Ahh, summer, your golden sheen has a timetable. Inside of us, we are strong and solid, standing up on a paddle board and learning how to navigate stroke by stroke. Even if we paddle in circles, we get to where we are going.

Where are we going? Back home to ourselves, again and again, to what is true and right. Our inner compass, our invincible summer sun. The families we are born to and the families we make out of kindred spirits. The same beaches. Or different beaches that we sit upon while telling others about that one beach, that lake you ran around while working at a summer camp one summer. The lake that dried up but still lives in your heart.

But still and yet, that heart, my heart, your heart, grandma’s heart, they begin to wear out. Those arteries that pump and push blood are not designed for forever time. Heck, they aren’t even designed for daily ice cream, even as we know ice cream is a soul food.

Wasn’t Camus the guy that wrote, “You must go on. I can’t go on. I’ll go on”? Nah, that was Samuel Beckett. My brain is littered with words and someday I’ll be old and I’ll say to my kids, “’The moment of change is the only poem’ who said that?” And if I taught them anything, they will say, “Adrienne Rich.”

Then they might leave me and sit in a kitchen and eat some ice cream and talk about their mom that spews quotes all the damn time. How words are the way she makes meaning out of what can’t be understood. How the moment of change sometimes sucks.

We are here for such a short time, making sunlight on the most golden of summer days. And then we begin to leave, piece by piece.

What is left of us? A dog that follows your daughter-in-law around her house. Paintings of everything we saw and loved in this lifetime. Moments where we sat next to each other not saying anything, glad to be together.

We go on and we don’t go on. We leave buckets of baggies and bags of paper towels. Boxes of paper clips and notes in French. A note on a bedroom door that a daughter fully understands long after her mother passes from this life time. She tells me about it as I sit in her car outside of my daughters’ school, the sun beating down on the windows, us wondering how long our own invincible summers will last.

■ **Dataset excerpt**
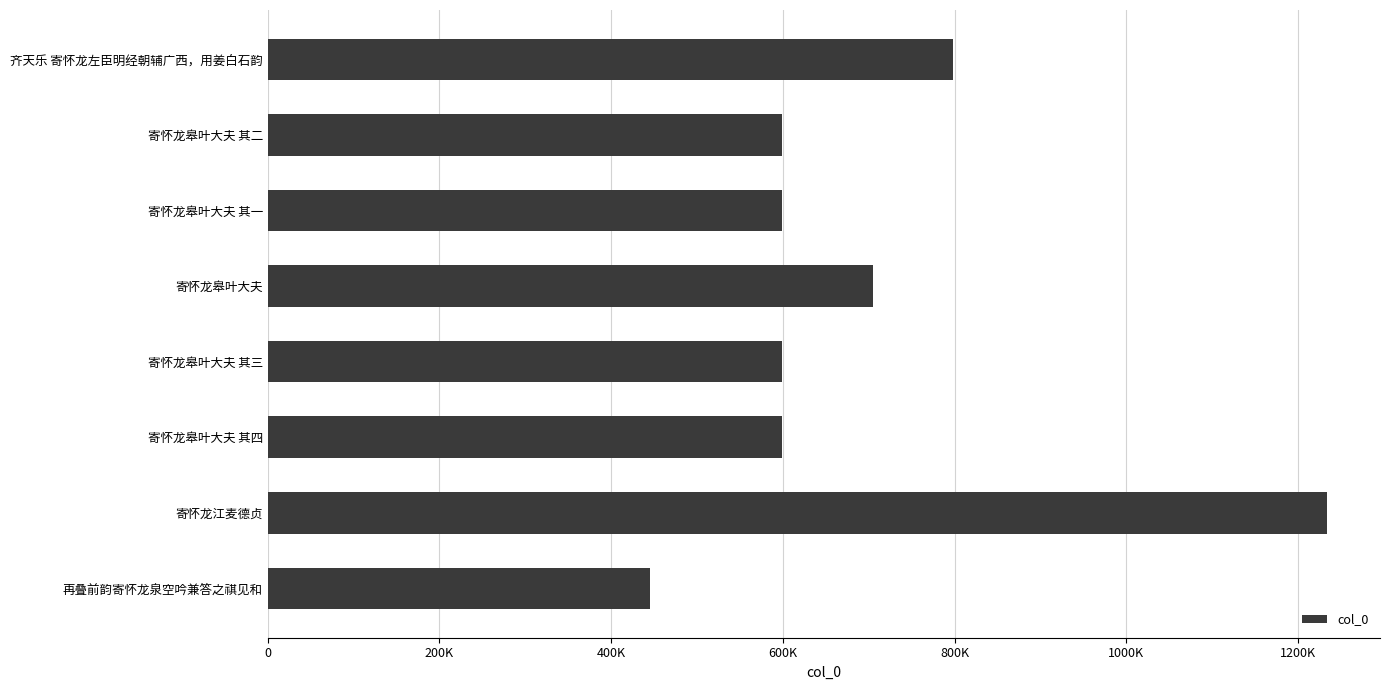

Does the chart contain any negative values?

No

■ **Work task**
Please list each writer named in the passage about summer.

■ **Result for this task**
Camus, Samuel Beckett, Adrienne Rich